Jacques Dalarun – Gouverner c’est servir – Alma

Toujous intéressant de se souvenir que dans « service public », il y a le mot service. Que toute personne cherchant à briguer une magistrature de quelque niveau que ce soit, devrait être capable de s’effacer devant sa fonction et de soumettre son ego à l’intérêt général. La démocratie telle qu’on nous la vante bien  souvent devrait vouloir cela plus que tout, on constate chaque jour, et notamment en ces périodes électorales que le seul intérêt particulier prime. Et que nous adorons cela, puisque nous en redemandons tous les cinq ans.

Mais quel rapport entre le goût de servir et le Moyen Age? Tous les médiévistes savent que cette époque qui nous parait si riche reste pour la majorité une période noire, de supertistitions, de pestes, et de vieux moines libidineux brûlant de somptueuses sorcières rousses, tandis que des chevaliers se balancent joyeusement des coups d’estoc et de taille. On oublie, on ignore, que philosophiquement autant que spirituellement c’est longue période qui suit l’écroulement de l’empire romain et se brise dans le sang des guerres de religion, posa des questions passionnantes sur le plan politique.
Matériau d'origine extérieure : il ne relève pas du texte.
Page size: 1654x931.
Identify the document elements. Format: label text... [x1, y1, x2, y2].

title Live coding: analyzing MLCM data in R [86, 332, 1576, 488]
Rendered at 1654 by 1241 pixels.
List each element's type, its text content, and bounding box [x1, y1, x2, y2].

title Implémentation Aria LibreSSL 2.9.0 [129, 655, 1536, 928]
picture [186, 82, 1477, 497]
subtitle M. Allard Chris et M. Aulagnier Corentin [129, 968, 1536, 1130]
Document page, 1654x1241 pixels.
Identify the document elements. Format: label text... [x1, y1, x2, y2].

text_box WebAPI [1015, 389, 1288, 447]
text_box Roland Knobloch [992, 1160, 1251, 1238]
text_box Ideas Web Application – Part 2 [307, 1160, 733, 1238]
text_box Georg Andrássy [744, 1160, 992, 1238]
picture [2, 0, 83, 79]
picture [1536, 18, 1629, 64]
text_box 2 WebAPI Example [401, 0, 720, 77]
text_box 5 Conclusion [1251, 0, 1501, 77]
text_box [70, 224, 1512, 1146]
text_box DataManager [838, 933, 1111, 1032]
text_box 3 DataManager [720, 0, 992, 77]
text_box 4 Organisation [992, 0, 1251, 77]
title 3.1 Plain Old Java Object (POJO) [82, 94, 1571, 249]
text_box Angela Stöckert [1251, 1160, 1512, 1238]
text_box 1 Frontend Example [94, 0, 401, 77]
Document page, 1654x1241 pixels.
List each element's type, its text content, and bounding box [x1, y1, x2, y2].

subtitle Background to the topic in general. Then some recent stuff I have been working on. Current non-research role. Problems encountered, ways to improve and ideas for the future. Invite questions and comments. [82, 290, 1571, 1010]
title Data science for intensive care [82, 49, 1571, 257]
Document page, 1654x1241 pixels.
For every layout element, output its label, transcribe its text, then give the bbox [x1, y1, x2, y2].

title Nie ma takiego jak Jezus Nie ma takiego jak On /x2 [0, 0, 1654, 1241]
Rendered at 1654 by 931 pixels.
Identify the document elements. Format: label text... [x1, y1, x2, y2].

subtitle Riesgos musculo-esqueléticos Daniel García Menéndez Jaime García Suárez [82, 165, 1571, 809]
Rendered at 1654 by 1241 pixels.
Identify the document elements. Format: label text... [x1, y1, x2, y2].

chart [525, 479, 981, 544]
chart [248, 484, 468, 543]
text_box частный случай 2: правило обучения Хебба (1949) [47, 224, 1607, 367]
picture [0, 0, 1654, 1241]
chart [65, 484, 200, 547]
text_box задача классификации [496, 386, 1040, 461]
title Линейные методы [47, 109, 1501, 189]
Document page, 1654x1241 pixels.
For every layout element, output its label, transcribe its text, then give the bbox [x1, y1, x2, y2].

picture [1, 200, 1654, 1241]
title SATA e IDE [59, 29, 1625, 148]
Dans un essai stimulant et souvent très drôle, Jacques Dalarun qui nous avait régalé avec son Moyen Age en Lumière rappelle que les monastères furent le lieu d’une intense réflexion sur l’art de conduire les croyants. Gouverner c’est savoir ne pas se croire au dessus des autres, savoir se mettre en retrait et accepter son humanité, reconnaitre sa faiblesse. Robert d’Arbrissel, François d’Assise, Claire, Abélard, les fondateurs des grands ordres religieux comprirent que leur empire, leur ministère ne pouvait passer par la force ou la forclusion, mais par le respect et l’humilité.

Ce que Dalarun nous montre malheureusement c’est également l’exception et non la norme. Le pouvoir exercée par des êtres exceptionnels qui ne connut finalement que la fin attendue: lorsque des êtres pusillanismes et avides prirent le contrôle de ces ordres ils en abîmèrent le message et le devenir. Le même triste destin que celui des messages de ce magicien juif nommé Jésus qui finirent par perdre toute valeur et toute gloire. Il faut se plonger dans ce lumineux Moyen Age pour apprécier ce que nous avons perdu et regarder à cette lumière aveuglante une démocratie devenue le règne du plus sanglant égoisme. Qu’avons nous fait de nos héritages? Qu’avons nous fait de tant de beauté et d’espoir? Foucault lui même serait bien en peine de répondre.